Her alanı ‘tüccarlaşmış’ bir kürede, dışarıda kalan ve içeriye giremeyen ‘diğerlerini’ sildim attım. Ya da şu anda öyle olduğunu sanıyorum. Benim için şimdi ve belki de çok öncelerden beri asıl ‘öteki’ doğa. Masallara göre değil, her şeyden çok ve belki de yalnızca ona göre varım; hassasiyetleri atacağım adımı belirliyor. İçtiğim bulanık sudaki oynak kurt, tabana çökmekte direnen çamur, elimdeki sıyrıklardan, derimdeki soğuk yarıkların çatlaklarından kanıma temas ederek sızıntı veren pırıltılı ıslak toprak, yanlışlıkla kuyruğunu koparttığım kertenkele, kazma darbesiyle kış uykusundan uyandırdığım çekirdek akrep ailesi, yirmi ayaklık iki ayrı parçaya bölünen kıvranık kırkayak çıyan. ‘Sonsuzluk susuzluğumuzu’, kimsenin fazla dikkatini çekmeden karşılıklı olarak birbirimize anlatıyoruz.
Üst üste biriken yorgunlukların oluşturduğu çöküntü yeni bir yer arayışında fırsat olabilir mi? İçimi olduğu gibi taşıyabileceğim başka bir yer kaldı mı?
Bitik yorgunun çok ötesindedir. Yorgun aslında yalnızca gerçekleşsin ya da gerçekleşmesin yapabileceklerinin olasılığını bitirmiştir.
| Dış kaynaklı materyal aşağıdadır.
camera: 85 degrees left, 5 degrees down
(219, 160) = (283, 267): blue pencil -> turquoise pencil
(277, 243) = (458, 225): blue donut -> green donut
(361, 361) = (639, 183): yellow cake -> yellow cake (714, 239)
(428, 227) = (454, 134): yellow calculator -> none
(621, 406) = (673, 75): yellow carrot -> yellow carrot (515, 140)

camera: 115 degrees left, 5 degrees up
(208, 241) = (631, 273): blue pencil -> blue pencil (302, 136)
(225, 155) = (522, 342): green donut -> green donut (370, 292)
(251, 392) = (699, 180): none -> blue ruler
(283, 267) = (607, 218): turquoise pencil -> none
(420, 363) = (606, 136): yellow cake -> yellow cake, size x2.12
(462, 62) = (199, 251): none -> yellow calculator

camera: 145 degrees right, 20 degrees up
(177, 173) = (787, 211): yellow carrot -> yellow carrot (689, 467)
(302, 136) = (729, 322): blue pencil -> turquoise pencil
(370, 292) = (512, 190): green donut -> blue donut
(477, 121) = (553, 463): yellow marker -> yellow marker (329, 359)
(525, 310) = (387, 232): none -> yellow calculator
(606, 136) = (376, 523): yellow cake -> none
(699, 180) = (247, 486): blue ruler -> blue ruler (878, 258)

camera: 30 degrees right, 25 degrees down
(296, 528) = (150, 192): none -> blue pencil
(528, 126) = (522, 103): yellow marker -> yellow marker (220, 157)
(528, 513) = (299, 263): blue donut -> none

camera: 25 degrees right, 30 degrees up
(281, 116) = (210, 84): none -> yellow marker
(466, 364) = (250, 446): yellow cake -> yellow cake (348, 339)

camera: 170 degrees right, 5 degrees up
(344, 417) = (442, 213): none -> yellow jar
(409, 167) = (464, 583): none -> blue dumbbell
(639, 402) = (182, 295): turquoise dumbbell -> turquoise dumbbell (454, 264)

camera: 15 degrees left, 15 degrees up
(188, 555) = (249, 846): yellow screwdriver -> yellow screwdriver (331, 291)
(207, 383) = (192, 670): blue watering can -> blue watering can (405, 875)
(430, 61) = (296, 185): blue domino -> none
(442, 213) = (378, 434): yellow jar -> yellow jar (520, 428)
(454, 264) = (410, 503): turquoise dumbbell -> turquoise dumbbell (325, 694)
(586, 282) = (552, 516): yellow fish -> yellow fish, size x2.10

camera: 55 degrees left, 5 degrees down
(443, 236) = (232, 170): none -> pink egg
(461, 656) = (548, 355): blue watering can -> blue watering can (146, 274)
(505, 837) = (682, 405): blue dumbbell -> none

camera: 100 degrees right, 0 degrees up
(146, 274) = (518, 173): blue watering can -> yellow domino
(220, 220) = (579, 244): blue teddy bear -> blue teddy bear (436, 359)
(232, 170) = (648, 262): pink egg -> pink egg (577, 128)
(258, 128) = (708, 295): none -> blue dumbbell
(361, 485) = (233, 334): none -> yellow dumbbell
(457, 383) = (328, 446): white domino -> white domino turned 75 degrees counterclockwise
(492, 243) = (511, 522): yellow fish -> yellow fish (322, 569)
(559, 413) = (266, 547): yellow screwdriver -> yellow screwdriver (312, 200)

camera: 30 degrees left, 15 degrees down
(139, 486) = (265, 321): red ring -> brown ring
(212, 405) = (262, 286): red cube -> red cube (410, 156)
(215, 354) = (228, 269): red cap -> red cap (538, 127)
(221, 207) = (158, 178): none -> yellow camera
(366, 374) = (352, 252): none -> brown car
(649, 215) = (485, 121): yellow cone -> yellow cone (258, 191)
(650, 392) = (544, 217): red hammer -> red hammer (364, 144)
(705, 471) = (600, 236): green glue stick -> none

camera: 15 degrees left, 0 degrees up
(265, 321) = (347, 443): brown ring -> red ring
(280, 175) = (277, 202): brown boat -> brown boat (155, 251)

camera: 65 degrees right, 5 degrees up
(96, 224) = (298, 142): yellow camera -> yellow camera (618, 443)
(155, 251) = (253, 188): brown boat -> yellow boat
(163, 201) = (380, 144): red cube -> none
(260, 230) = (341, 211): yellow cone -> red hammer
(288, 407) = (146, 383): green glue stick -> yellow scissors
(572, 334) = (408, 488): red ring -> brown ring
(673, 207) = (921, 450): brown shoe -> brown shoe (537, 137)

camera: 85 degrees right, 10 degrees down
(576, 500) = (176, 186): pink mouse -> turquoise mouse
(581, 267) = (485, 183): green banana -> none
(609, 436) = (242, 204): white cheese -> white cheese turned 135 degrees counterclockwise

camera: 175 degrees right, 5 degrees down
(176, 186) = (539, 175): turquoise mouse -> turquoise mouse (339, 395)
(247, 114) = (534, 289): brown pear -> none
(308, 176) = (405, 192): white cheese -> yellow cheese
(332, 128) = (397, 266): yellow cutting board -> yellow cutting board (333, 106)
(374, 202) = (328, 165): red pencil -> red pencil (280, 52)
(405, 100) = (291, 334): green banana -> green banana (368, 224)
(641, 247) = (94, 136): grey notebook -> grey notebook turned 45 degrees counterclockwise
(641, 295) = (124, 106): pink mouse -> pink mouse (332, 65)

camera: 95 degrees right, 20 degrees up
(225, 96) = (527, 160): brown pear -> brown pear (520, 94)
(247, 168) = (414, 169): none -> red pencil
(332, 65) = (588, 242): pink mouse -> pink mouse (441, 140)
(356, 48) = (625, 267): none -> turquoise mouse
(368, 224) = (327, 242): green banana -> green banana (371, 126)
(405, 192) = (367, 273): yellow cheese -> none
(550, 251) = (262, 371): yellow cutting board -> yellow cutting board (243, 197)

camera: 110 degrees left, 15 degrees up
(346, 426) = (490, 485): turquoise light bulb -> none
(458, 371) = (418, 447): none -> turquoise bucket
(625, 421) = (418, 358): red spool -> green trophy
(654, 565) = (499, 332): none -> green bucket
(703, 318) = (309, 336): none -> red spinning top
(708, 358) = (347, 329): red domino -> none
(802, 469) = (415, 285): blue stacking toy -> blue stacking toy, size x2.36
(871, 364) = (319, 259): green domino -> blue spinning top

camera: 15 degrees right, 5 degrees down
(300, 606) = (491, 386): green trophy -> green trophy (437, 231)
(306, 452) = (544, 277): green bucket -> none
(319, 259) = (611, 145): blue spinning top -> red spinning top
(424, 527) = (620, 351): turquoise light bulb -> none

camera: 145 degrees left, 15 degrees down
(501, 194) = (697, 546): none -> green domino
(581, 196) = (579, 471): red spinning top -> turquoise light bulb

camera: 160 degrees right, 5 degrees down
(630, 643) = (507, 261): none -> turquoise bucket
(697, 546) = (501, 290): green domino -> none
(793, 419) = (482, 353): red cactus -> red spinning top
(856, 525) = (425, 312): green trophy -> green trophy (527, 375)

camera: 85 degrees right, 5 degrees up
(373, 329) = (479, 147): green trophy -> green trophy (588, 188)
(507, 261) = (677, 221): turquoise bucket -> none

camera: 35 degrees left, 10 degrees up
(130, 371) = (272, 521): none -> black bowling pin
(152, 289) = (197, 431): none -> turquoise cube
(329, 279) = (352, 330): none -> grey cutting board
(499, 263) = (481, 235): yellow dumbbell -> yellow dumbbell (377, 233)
Olası olan gücüllüğünü yitirdiğinden gerçekleşmesine de artık imkan kalmamıştır.
Aylak göçebeliğin dönüp dolaşıp kendi üzerine kapanan hüzünlü paydosu. Yarın taş mı taşıyacağım, kök mü kazıyacağım, odun mu keseceğim? Hepsi de olası ama benim için sözkonusu oldukları şimdiden, bu geceden, bu satırdan itibaren aslında mümkün değil.
Bitik hiçbir şeyi mümkünleştiremez.
Girişim daha doğmadan bitip tükeniyor. Aslında insan da daha doğmadan tükeniyor, kendinden ya da herhangi bir şeyi gerçekleştirmeden,“daha doğmadan vazgeçiyor”.
Bitik hâlimle ben, -şimdilik- bir önceki devinimlerimi yinelemekten vazgeçmiyorum. Bu hâlimle bile ‘ötekilerin’ önünde ya da pek gerisinde, ama kesinlikle çok uzağındayım.